My husband was quite happy with the controlled egg exposure program, as it involved eating lots of chocolate cake. We started with a chocolate cake containing one egg and gave jack a small portion. Having had no reaction, we increased his portion size on subsequent days until he was happy eating a normal toddler sized piece of cake. The following week we did the same with a two-egg cake, then a mud cake with five eggs. Jack was fine on all the cakes and despite my paranoia at any red mark that may or may not have actually appeared on his face, it all went well. The doctor had then advised us to try hard boiled egg, first the yolk, then the white. We kinda skipped this phase and went straight to a baked quiche. He's had quiche a bunch of times now and been fine. Yippee!!

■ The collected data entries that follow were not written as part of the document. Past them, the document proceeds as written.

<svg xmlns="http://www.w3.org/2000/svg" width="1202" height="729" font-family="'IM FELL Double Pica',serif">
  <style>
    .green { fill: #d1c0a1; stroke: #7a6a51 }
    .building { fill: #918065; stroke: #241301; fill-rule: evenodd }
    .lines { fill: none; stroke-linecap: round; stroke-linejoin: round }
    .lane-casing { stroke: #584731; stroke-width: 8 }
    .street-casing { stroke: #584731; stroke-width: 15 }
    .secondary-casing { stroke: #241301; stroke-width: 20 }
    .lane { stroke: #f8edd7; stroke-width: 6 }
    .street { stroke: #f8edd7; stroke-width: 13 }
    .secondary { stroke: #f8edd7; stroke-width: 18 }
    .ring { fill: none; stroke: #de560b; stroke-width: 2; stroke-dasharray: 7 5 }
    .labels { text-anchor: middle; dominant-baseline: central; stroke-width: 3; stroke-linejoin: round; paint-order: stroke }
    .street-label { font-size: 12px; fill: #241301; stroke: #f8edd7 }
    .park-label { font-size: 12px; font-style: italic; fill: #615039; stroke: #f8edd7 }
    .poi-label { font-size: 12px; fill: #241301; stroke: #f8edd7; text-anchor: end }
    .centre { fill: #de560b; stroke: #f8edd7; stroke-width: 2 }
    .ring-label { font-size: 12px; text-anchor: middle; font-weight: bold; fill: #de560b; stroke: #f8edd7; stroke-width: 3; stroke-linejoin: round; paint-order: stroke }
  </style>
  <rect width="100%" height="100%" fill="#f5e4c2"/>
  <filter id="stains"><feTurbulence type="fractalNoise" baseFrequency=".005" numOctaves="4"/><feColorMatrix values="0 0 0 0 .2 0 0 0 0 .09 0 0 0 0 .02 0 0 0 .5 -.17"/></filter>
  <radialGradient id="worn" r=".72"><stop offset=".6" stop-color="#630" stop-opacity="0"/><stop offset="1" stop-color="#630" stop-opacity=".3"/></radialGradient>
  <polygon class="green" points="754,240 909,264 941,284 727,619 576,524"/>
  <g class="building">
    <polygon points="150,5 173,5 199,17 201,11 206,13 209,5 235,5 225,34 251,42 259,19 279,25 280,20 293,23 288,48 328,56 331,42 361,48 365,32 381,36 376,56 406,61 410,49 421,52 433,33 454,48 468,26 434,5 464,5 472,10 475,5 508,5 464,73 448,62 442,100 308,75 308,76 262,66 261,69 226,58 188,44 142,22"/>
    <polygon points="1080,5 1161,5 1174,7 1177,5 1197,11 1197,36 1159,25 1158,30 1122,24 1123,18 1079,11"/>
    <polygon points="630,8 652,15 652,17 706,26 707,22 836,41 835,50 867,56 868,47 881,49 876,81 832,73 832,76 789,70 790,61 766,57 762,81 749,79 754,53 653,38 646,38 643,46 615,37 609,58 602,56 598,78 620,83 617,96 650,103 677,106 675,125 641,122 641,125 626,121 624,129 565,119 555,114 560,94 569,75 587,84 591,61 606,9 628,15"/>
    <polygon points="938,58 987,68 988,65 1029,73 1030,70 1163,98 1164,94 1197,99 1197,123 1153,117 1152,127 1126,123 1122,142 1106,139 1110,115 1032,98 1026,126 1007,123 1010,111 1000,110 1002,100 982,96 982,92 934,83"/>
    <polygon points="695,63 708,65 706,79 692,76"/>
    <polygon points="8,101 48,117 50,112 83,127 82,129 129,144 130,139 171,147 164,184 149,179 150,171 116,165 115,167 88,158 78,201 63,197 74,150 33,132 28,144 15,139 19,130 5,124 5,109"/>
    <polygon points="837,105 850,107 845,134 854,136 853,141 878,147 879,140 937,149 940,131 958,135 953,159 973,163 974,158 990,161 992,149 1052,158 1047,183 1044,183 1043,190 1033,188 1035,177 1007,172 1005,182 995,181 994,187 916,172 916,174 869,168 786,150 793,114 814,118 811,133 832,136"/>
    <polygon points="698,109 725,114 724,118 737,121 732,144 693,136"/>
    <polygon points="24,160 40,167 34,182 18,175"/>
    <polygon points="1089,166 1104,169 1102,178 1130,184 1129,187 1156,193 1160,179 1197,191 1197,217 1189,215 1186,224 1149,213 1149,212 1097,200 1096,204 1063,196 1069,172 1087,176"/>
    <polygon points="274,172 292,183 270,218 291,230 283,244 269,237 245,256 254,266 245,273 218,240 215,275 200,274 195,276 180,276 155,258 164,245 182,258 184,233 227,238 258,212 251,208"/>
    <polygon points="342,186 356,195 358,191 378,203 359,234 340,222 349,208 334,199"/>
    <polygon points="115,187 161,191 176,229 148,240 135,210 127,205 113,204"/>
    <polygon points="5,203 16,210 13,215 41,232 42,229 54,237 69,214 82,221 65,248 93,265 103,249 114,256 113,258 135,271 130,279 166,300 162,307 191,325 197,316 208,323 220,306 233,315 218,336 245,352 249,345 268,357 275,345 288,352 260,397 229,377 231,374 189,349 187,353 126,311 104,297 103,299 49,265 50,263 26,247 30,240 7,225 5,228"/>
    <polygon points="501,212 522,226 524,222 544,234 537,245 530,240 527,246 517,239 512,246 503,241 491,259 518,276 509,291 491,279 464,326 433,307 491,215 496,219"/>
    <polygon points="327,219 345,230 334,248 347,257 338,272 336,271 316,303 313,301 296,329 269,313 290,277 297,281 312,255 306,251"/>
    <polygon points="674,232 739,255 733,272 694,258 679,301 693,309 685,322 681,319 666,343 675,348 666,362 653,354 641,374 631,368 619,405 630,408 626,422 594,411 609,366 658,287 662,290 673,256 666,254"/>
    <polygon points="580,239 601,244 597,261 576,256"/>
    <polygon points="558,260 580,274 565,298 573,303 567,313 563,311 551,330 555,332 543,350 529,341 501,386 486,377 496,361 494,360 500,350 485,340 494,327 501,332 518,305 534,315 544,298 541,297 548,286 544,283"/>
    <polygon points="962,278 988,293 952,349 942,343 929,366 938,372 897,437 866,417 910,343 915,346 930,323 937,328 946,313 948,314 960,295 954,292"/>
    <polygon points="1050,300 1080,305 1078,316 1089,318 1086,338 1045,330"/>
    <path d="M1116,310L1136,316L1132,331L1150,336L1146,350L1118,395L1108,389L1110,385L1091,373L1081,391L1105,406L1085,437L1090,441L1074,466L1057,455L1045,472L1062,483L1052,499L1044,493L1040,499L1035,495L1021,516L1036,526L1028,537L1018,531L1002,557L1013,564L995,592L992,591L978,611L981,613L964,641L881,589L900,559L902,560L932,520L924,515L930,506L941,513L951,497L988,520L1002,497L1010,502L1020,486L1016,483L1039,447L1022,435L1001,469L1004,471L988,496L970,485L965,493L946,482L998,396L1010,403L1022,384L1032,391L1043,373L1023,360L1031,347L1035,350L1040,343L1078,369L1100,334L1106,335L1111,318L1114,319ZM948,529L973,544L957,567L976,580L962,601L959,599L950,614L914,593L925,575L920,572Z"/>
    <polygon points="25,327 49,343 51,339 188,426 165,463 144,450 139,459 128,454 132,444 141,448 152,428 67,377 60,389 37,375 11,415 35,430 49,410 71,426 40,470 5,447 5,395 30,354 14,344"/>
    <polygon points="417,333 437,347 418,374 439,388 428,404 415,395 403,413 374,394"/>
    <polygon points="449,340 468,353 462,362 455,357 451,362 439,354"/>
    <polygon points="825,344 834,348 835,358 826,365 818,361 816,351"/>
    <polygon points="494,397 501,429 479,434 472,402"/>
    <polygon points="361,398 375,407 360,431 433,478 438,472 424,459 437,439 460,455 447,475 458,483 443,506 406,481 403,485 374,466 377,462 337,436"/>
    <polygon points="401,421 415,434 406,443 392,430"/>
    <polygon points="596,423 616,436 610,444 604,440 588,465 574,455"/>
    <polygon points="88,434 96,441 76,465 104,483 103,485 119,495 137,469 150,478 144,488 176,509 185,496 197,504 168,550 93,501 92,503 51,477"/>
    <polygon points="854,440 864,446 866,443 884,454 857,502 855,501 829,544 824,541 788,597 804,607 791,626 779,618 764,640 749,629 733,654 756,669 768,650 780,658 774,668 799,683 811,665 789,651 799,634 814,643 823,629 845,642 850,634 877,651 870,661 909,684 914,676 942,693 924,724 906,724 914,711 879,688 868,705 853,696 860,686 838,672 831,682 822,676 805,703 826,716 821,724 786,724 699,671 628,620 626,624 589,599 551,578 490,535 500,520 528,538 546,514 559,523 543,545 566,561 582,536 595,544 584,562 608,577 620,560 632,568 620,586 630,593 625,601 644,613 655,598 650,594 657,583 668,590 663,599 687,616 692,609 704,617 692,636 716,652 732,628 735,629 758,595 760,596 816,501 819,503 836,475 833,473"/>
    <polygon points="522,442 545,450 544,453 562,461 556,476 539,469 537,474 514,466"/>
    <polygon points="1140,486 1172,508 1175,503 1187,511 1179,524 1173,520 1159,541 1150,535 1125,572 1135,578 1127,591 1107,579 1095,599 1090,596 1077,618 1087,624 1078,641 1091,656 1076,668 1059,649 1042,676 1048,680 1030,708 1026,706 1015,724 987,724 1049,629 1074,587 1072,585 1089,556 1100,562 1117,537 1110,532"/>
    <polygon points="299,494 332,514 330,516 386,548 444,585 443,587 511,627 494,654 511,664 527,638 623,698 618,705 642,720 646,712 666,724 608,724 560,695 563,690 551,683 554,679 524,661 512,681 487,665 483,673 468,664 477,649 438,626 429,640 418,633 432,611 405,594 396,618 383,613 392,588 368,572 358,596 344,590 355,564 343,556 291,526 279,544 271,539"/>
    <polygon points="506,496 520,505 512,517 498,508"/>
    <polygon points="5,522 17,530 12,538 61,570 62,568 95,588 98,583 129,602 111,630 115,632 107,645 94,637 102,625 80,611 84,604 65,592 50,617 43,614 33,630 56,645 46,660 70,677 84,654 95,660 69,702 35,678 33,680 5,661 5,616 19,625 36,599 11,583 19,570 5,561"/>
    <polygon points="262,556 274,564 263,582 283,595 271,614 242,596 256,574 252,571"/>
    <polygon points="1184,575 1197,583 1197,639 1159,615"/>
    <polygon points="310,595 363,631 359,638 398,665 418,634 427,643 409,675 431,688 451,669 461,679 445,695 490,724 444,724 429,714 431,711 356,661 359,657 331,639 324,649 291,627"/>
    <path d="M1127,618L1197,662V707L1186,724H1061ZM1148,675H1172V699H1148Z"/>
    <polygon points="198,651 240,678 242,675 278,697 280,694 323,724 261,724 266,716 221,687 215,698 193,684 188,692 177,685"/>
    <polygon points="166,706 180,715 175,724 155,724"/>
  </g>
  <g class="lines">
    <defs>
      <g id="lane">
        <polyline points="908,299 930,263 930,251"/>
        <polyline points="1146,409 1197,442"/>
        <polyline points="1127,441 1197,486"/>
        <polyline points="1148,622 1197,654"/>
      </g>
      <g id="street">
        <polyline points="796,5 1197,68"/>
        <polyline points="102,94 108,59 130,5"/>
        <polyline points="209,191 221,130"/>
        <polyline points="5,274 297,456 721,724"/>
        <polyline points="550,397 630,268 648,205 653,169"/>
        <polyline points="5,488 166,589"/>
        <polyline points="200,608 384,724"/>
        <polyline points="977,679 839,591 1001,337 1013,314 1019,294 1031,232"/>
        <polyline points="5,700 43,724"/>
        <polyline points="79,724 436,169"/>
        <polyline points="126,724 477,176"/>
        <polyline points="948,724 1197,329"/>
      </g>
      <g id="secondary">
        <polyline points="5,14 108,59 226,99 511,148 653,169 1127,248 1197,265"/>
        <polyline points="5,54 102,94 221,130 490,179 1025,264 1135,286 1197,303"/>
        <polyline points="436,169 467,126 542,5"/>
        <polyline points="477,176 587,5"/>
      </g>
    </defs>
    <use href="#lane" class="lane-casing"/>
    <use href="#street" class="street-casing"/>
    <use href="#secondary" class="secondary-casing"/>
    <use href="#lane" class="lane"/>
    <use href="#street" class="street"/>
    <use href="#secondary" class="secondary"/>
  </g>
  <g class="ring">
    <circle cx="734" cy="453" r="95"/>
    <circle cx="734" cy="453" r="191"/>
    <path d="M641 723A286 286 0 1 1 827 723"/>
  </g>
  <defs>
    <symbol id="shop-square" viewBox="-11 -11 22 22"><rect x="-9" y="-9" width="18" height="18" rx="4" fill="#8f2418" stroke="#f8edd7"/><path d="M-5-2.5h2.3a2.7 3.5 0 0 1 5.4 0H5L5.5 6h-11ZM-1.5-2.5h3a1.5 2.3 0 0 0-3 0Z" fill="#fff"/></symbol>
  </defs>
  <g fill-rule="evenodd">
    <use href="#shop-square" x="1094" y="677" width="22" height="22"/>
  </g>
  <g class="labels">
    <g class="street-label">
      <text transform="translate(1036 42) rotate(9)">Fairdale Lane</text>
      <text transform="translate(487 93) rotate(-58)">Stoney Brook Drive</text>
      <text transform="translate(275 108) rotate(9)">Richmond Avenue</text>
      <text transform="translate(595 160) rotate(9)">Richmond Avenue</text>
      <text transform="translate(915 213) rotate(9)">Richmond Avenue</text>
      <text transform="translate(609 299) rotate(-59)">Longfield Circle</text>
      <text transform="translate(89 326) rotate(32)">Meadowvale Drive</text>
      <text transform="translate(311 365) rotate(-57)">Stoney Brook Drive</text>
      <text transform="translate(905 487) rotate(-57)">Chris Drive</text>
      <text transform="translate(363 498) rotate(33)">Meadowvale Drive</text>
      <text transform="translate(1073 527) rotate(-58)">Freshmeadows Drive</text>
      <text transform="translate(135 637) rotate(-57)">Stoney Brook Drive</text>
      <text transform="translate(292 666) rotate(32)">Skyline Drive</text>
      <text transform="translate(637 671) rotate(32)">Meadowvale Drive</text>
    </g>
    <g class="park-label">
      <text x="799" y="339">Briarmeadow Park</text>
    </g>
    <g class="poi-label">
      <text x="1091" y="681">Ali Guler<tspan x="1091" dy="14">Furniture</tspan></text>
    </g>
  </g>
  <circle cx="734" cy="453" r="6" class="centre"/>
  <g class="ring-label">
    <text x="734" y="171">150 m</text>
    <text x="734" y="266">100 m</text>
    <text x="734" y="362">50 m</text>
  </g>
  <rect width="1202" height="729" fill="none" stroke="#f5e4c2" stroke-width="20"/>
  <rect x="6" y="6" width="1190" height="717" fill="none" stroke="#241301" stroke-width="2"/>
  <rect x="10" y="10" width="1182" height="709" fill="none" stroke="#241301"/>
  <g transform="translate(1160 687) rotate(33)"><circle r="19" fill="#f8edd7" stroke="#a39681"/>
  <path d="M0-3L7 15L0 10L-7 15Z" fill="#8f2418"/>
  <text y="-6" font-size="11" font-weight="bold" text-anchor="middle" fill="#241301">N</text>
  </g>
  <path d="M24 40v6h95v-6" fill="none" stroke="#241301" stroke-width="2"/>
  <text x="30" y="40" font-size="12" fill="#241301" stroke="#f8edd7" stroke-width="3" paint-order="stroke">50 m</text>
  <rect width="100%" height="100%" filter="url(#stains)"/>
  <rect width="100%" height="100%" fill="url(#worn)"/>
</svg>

Enjoying some egg-free cake.
Most children with an egg allergy are allergic to the proteins in the raw egg white. Once eggs have been cooked for a certain period of time the proteins change and no longer cause the same reactions. I haven't been brave enough to try scrambled eggs again given their short cooking time, but it's wonderful not having to keep Jack away from anything that may have egg in it. He loves sampling whatever I'm eating and it's great that we've been able to work on his cake appreciation. 

As someone who loves to bake, I tried a range of egg replacement products with varying degrees of success. Most egg replacements achieved the raising element but I found the binding element was missing. After much trial and error (and many cakes that broke apart coming out of the tin), I found Psyllium Husk to be the best as it helped bind the cakes together. It's available in most health food stores and health food sections in the larger super markets. 1 tablespoon of psyllium husk mixed with 2 tablespoons of water makes the equivalent of one egg. A word of warning though, mix it up immediately before use as the paste becomes like glue if left for too long. 

Whilst my allergy story has a nice happy ending, I'm constantly reminded of other parents dealing with dangerous allergies on a daily basis. Know the children in your circle, playgroup etc, and remember that exposure to the wrong foods is a very serious health issue for many people.